2020.11.28 池波正太郎記念文庫

● 2,340円で泊まったビジネスホテルをチェックアウトして,日比谷線で小伝馬町から入谷まで移動。入谷で降りるのは初めてかもしれない。三ノ輪なら何度か降りたことがあるのだが。
 言問通りをスカイツリーに向かって進むこと,しばし。台東区生涯学習センターに着いた。図書館を中心にした複合施設だ。宇都宮でいえば,市立南図書館を大きくしたようなものだと考えていいだろう。

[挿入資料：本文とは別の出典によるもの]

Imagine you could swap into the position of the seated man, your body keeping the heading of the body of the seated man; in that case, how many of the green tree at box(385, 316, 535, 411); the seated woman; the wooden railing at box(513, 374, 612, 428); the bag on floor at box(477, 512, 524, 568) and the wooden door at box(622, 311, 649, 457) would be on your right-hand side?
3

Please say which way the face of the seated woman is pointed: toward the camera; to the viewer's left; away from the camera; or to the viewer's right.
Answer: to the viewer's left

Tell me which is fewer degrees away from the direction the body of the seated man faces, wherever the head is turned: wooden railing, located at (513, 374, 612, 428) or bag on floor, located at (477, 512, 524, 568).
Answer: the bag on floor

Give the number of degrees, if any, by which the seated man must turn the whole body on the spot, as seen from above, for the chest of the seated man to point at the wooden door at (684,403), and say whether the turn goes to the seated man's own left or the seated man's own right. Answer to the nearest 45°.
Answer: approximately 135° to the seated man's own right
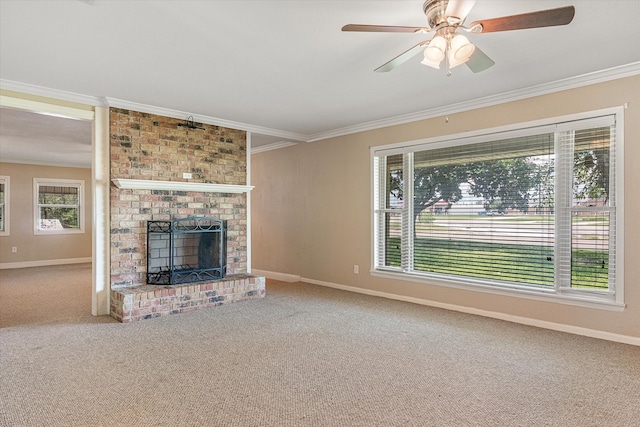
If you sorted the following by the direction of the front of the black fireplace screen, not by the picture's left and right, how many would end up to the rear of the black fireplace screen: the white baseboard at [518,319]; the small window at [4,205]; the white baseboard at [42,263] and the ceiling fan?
2

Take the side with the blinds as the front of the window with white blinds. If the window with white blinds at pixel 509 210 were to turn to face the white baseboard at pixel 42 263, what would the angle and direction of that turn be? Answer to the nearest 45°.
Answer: approximately 45° to its right

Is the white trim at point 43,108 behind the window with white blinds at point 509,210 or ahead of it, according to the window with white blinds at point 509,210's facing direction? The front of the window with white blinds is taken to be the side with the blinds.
ahead

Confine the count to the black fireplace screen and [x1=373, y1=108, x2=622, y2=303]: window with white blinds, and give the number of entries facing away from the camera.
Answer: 0

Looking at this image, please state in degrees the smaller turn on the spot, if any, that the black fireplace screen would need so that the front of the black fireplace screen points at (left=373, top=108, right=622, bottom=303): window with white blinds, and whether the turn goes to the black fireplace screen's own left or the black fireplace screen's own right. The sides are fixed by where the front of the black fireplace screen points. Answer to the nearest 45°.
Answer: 0° — it already faces it

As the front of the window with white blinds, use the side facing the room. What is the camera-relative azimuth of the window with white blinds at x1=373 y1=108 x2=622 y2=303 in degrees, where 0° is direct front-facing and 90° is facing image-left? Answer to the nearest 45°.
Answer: approximately 45°

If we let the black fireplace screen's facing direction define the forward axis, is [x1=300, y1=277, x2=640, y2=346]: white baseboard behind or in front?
in front

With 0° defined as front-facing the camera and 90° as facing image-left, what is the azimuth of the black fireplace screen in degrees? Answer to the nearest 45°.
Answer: approximately 315°

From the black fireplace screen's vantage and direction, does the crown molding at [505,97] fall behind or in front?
in front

● その中に池波正太郎記念文庫がある。その池波正太郎記念文庫を拝観に来た。地元の人はあまり来ないのかもしれない。この時間帯,拝観者はぼくひとりだった。
 池波正太郎の時代小説はひとつも読んでいないのだが(これから読もうと思っている。老後の楽しみに残しておいたのだが,もうその老後にさしかかっている。ウカウカしていると,老後の楽しみを果たさないままあの世に行くことになってしまう。そろそろ,そういうことを真剣に思わないといけない時期になってきた),エッセイは若い頃にけっこう読んだ。

● 食,映画,芝居,銀座などを話材にしたものが多かったと思うが,何を話材にしたところで,結局は自身を語ることになるのがエッセイだ。自分の来し方,価値観,育ち方。そういったものを食や映画や銀座に事寄せて語る。そういうものだと思う。
 それを熱心に読んでいた記憶がある。自分には縁のない都会的なるものを求めていたんだろうか。
 で,それに影響を受けたかというと,たぶん,それはない。影響を受けられるだけの水準に,当時の自分は達していなかった(今も達していないと思うが)。単純に読むだけの読者であって,それ以上ではあり得なかった。

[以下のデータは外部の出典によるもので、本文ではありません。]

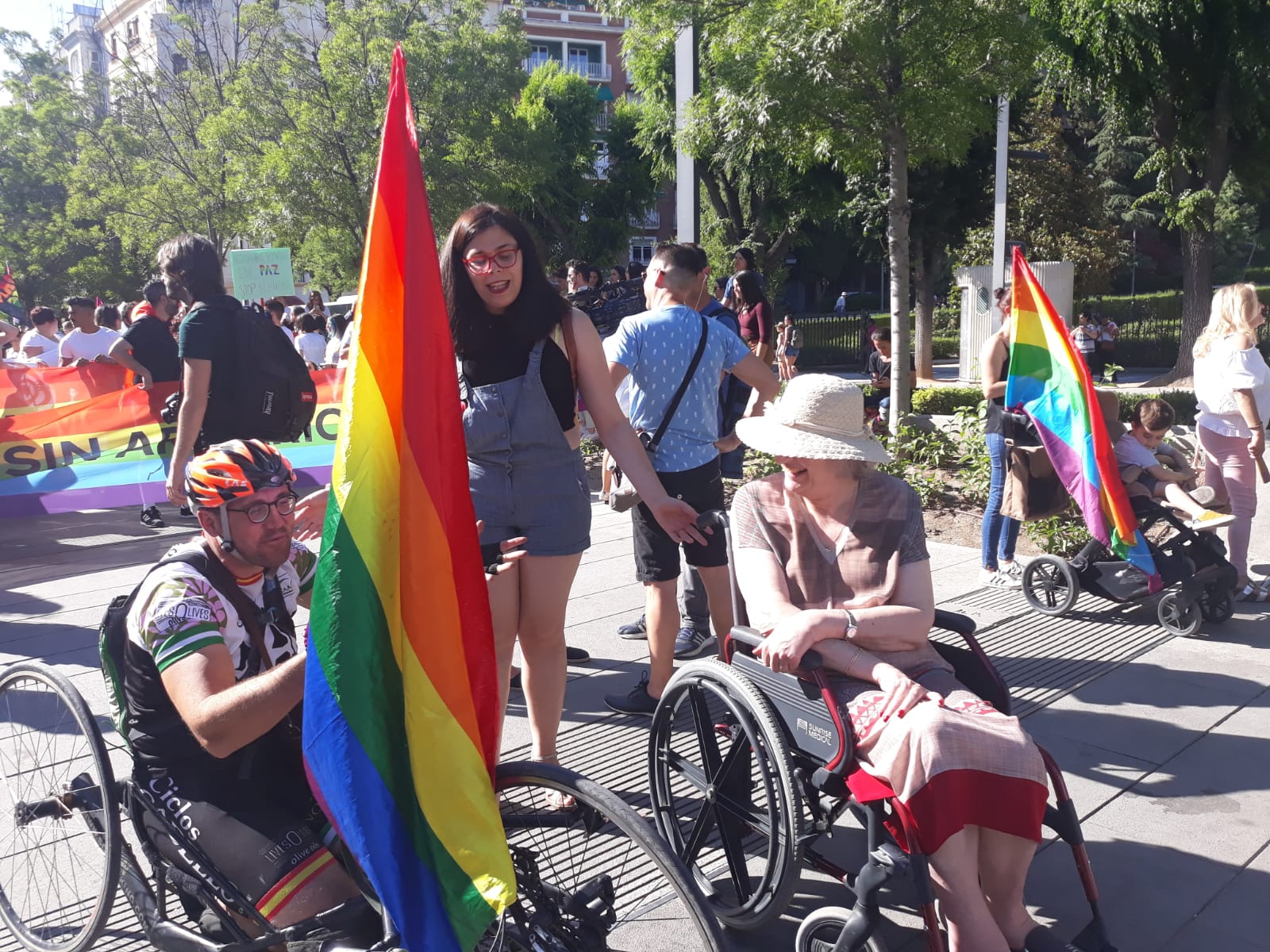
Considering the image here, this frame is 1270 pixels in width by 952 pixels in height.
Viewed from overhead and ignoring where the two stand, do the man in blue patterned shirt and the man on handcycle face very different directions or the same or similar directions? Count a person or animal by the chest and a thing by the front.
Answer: very different directions

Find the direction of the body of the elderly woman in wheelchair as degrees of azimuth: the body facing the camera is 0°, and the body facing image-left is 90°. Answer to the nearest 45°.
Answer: approximately 315°

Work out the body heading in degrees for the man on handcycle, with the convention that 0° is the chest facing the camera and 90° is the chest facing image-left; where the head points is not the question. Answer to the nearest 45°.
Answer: approximately 315°

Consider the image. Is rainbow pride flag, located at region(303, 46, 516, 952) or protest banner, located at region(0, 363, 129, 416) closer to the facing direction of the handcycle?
the rainbow pride flag

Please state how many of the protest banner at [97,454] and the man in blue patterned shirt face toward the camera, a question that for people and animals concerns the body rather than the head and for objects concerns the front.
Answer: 1

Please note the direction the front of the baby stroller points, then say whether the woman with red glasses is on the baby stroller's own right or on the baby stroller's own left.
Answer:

● 自筆原稿も展示されているが,こういう施設で最も惹きつけられるのは書斎だ。仕事場。ここで書いていたのかという,その現場。
 それをわかっているから,漱石山房記念館もそうだったけれども,書斎はそのままの状態で復元されることが多い。
 圧倒されるのは辞書。狭義の辞書ではなく,いわゆるレファレンスブックだ。調べ抜いて書いていたのだな,という。今ならネットで検索することになるのだろうか。レファレンスブックは不要になっているんだろうかな。

● しかし,こういうものは残らなくなるだろう。愛用の万年筆も自筆の原稿も,今の作家は残すことがない。パソコンで書いているだろうから(自筆派もまだ生存しているようだが)。
 ファミレスやカフェを仕事場代わりにしている人もいるかもしれない。であるなら,決まった仕事場は存在しないことになる。

● 台東区生涯学習センターの隣にあるのが金竜公園。普通の公園なのだが,土地単価が高い分,貴重だよ。
 合羽橋道具街はここから始まる。